__Exercise 1__:
In the post on record March warmth, copy the passage from "AccuWeather.com - Joe" to "whopping 23 degrees!" word for word.
__Exercise 2__:
According to the post on record March warmth, what is the "Norm MacDonald" rule?

-- Given passage follows --

Wednesday, March 21, 2012

AccuWeather.com - Joe Lundberg | Record Warmth Not Yet Done


Mar 21, 2012; 9:52 AM ET
Wednesday, 11:30 a.m.
Just when you thought it couldn't get any warmer, it did yesterday. I highlighted Traverse City, Mich., in Tuesday's post with their new all-time record for March of 83 on Monday. Well, they did that three better Tuesday by reaching 86. Nearby Marquette destroyed their old record for the date of 56 by tying their all-time March record of 78, which they had set Monday and tied Tuesday. Not to be outdone, Caribou, Maine, chimed in by besting their old record of 50 for March 20 by a whopping 23 degrees!
And we're not done. As the marine layer gets nudged off the New England coast, record highs are likely there this afternoon and especially tomorrow. 850mb temperatures are forecast at +12C or better. If you do the simple math, that would translate to the low 80s in Boston, maybe even Portland. In fact, if you employ the old 'Norm MacDonald' rule, the late, great forecaster from New England and MIT who once upon a time walked the halls of AccuWeather, then 86 might be reachable. That rule is to take the Mount Washington temperature and add 40 degrees to it. The trick to that rule is that there has to be more than 1 mb pressure difference between Portland and Boston (Boston being higher, of course) to overcome the sea breeze. Right now, that's at 0.5mb, so it might not work today. Tomorrow is likely to be a different storm. The current temperature on Mount Washington is 46. How often do you see that in March?

-- Given passage concluded --
-- Records follows --

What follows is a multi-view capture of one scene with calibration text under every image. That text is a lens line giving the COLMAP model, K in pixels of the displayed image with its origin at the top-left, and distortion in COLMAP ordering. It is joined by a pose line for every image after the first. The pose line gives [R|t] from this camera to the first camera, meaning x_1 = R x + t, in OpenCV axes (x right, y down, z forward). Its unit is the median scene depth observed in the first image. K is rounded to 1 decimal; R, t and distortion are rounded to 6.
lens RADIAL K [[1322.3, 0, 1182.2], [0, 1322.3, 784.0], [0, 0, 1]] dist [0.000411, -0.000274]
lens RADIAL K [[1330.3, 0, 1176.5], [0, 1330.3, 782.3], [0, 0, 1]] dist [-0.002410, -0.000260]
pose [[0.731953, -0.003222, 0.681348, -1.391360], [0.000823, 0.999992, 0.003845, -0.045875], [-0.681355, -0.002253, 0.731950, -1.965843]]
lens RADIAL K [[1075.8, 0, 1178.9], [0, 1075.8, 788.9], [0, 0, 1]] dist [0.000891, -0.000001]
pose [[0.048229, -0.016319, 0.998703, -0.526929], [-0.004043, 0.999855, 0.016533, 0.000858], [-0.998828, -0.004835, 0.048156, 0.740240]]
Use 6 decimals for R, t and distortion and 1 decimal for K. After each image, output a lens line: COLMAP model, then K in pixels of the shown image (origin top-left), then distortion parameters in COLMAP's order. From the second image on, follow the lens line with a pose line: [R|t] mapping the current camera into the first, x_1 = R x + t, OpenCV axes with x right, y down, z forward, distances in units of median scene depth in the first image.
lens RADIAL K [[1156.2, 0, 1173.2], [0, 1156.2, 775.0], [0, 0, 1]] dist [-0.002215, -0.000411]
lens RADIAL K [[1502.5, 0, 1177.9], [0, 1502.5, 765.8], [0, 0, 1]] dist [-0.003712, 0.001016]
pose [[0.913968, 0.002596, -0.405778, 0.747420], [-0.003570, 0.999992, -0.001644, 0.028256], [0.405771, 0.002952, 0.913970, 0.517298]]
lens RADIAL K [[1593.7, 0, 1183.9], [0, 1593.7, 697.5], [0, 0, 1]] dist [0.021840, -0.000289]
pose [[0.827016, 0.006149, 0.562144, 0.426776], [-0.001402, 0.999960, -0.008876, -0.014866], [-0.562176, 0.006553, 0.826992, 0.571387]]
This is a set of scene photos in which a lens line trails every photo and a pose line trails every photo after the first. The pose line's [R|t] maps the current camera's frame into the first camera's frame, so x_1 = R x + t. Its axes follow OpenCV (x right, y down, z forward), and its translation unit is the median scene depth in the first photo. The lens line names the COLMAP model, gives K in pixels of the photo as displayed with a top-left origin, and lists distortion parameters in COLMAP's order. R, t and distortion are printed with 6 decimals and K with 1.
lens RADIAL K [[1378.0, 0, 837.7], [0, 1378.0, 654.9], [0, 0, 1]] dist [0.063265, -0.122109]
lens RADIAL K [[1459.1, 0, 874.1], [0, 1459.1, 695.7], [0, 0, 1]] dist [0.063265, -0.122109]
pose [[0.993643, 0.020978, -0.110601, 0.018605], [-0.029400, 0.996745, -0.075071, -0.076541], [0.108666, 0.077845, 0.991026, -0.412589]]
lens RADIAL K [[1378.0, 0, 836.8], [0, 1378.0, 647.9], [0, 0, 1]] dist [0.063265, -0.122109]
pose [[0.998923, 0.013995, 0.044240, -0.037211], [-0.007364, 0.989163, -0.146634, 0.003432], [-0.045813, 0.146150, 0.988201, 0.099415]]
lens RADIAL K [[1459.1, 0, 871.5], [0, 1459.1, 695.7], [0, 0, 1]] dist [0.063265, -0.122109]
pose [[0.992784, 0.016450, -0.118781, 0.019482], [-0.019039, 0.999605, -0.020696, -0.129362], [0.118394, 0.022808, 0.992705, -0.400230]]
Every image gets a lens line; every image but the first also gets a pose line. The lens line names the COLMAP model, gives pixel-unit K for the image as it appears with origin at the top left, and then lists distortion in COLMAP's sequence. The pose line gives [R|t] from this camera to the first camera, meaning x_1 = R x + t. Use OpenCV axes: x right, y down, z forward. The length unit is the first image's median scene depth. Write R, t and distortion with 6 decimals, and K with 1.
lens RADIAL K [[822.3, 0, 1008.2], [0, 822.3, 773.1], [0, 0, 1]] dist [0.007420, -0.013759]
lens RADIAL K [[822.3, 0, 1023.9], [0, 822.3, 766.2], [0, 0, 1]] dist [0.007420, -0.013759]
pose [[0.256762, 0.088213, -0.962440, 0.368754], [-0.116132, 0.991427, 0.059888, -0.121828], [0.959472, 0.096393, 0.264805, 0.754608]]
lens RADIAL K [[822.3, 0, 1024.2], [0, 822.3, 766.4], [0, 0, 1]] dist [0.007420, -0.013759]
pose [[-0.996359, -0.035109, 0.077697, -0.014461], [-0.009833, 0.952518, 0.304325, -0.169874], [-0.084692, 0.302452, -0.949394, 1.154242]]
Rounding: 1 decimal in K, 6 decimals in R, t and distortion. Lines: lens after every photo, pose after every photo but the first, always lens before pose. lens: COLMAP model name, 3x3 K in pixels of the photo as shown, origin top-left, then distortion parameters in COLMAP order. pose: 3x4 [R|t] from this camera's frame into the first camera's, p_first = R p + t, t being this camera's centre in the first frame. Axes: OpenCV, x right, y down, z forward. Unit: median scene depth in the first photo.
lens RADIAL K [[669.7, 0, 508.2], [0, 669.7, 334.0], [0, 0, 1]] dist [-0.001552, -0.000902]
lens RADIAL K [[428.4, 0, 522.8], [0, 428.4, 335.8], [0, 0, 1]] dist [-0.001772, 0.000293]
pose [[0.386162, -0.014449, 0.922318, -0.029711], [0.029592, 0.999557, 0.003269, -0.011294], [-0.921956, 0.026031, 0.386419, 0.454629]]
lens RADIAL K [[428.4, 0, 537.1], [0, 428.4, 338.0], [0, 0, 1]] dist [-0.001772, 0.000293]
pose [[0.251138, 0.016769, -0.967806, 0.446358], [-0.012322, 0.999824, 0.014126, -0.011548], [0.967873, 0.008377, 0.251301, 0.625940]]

-- Records concluded --

__Problem solution 1__:
AccuWeather.com - Joe Lundberg | Record Warmth Not Yet Done


Mar 21, 2012; 9:52 AM ET
Wednesday, 11:30 a.m.
Just when you thought it couldn't get any warmer, it did yesterday. I highlighted Traverse City, Mich., in Tuesday's post with their new all-time record for March of 83 on Monday. Well, they did that three better Tuesday by reaching 86. Nearby Marquette destroyed their old record for the date of 56 by tying their all-time March record of 78, which they had set Monday and tied Tuesday. Not to be outdone, Caribou, Maine, chimed in by besting their old record of 50 for March 20 by a whopping 23 degrees!

__Problem solution 2__:
Take the Mount Washington temperature and add 40 degrees to it.